Hubo un tiempo en que dioses y hombres compartían la tierra. Entonces el mundo aún no había dejado de ser un milagro, y lo sobrenatural se agazapaba detrás de cada cosa y cada gesto como para dar aviso de la profunda extrañeza del acontecimiento de vivir. Lo sagrado no era un monopolio del templo y la romería: había bosques que servían de residencia a un numen tímido y en los que el viajero debía internarse descalzo para no importunar su sueño, había cruces de caminos donde se entreveían sombras extraviadas al anochecer, en las riberas de los ríos las muchachas oraban antes de hundir la ropa en la corriente y sobre el horno de la cocina velaba un ser invisible, cuya misión consistía en mantener perpetuamente vivo el fuego que aleja a los lobos y las pesadillas. No existía parcela en el mapa ni cifra en el calendario que no contara con su trocito de deidad: los dioses, entes juguetones y contradictorios, se escondían en los pomos de las puertas, en el fondo de los bolsos, acampaban en el patio de casa y acompañaban a las mulas de la caravana, de tal modo que resultaba inevitable toparse con ellos, imposible sustraerse al roce y la contaminación y el contacto con que lo santo llenaba la tierra.
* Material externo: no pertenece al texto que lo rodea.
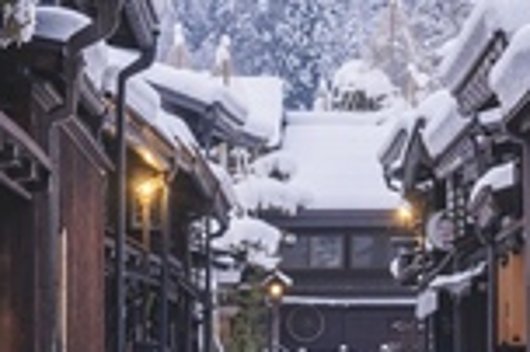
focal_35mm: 264
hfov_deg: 7.8
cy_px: 277
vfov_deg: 5.2
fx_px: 3882
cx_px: 321
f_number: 13
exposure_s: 4
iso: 125
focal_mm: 100
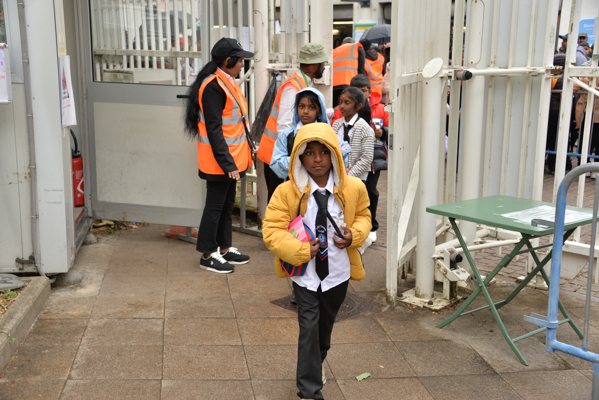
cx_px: 300
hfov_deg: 44.5
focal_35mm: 44
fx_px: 732
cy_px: 200
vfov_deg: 30.5
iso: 125
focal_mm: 44
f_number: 4.2
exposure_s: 1/160
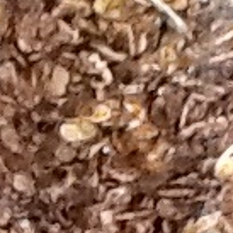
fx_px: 2071
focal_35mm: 272
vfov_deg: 6.4
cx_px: -148
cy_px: 340
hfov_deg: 6.3
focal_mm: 2.03
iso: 250
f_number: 2.4
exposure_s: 1/30
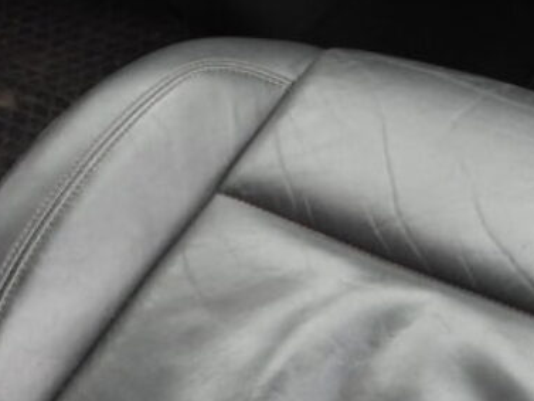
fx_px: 1574
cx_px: 237
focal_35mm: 102
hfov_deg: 19.2
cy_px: -221
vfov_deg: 13.6
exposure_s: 1/80
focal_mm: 4.3
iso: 100
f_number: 2.8
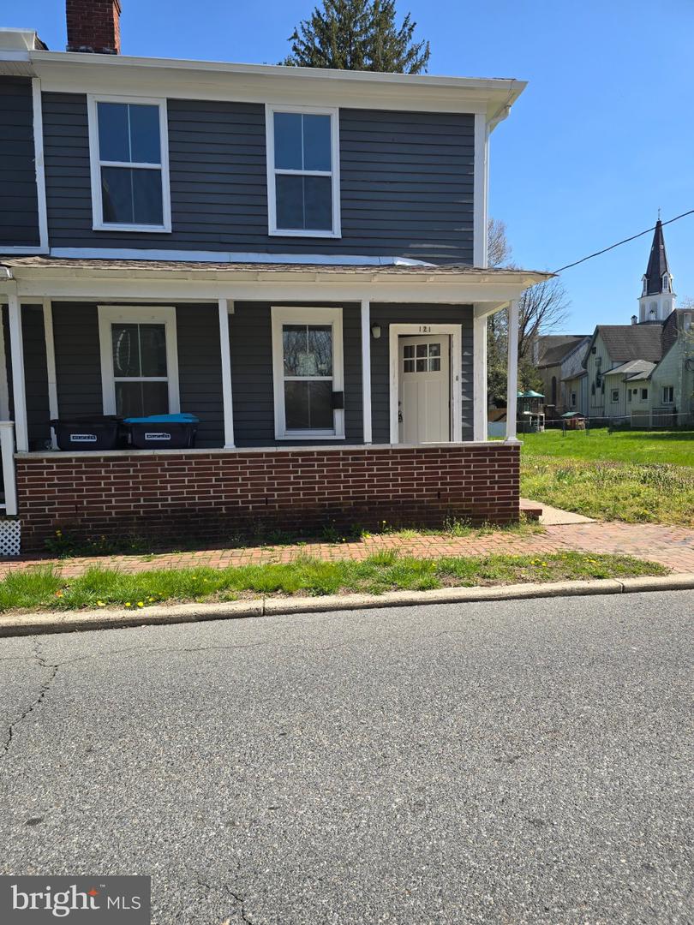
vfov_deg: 73.9
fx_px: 615
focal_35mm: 23
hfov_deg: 58.9
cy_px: 462
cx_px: 347
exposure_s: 1/609
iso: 12
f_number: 1.7
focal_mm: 6.3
Muchos siglos después de aquello, un pobre hombre con bigote llamado Nietzsche formuló que el paganismo es la única religión que hace justicia a las cosas; la única democrática, igualitaria, que reconoce el derecho de todas ellas a ocupar un altar. Pero luego llegaría un Dios egoísta y autoritario que exigiría adoración exclusiva y convertiría en proscritos a todos los príncipes de antes. Entonces lo divino dejaría de hallarse a la distancia de un palmo y de ocupar el hogar y la carretera para mudarse a una oficina, la iglesia, donde cada fiel debía tramitar por separado sus oposiciones a la salvación. Los bosques se convirtieron sencillamente en eso, bosques, y la vida pasó de ser un suceso prodigioso a una molestia crónica de la que nos libraría en su día un ataque al corazón.

La pieza central de la exposición que en estos días ocupa la sala de Los Venerables, en Sevilla, correspondió a uno de esos príncipes destronados. Durante siglos que se hunden en la niebla, los viejos dioses fueron perseguidos y los rincones que los cobijaron sirvieron para alimentar las canteras. La imagen que tengo frente a mí corresponde a una mujer, aunque es más que una mujer: quien la esculpió vio en ella a todas las mujeres y el deseo que mueve a los hombres a buscarlas y la fuerza irresistible que arrastra al imán en pos de la limadura y mantiene, quizá, a los astros en los hilos de sus órbitas. Muchas otras veces he contemplado esta Venus en el Museo Arqueológico y siempre me ha sorprendido, o amedrentado, esa promesa de cosas sobrenaturales que parece desprenderse de la rotundidad de los muslos, de la mano cerrada sobre un nenúfar o el ombligo de mármol que imita a un ojo guiñado. Pocos más rasgos puede ofrecer su retrato, porque la estatua está mutilada: el probable rostro del color de la escarcha, los pies sobre una alfombra de espuma, la mano ausente que tal vez sostendría una flor o una concha fueron destrozados por los funcionarios del Dios único, muy aficionados, según se sabe, a la tea y el martillo.

La famosa Venus de Itálica ha sido dotada de una nueva sujeción a su pedestal que le permite resistir con mayor firmeza el avance de los siglos e incluso salir de casa para ser admirada bajo otros focos, como los que ofrece ahora la fundación Focus Abengoa en este Rescate de la antigüedad clásica en Andalucía. Al salir de la exposición no puedo evitar acordarme otra vez del hombre del bigote, que se lavaba las manos cada vez que tocaba los evangelios. Si los dioses han muerto, escribió, ha sido de risa: al enterarse de que uno de ellos se proclama el único.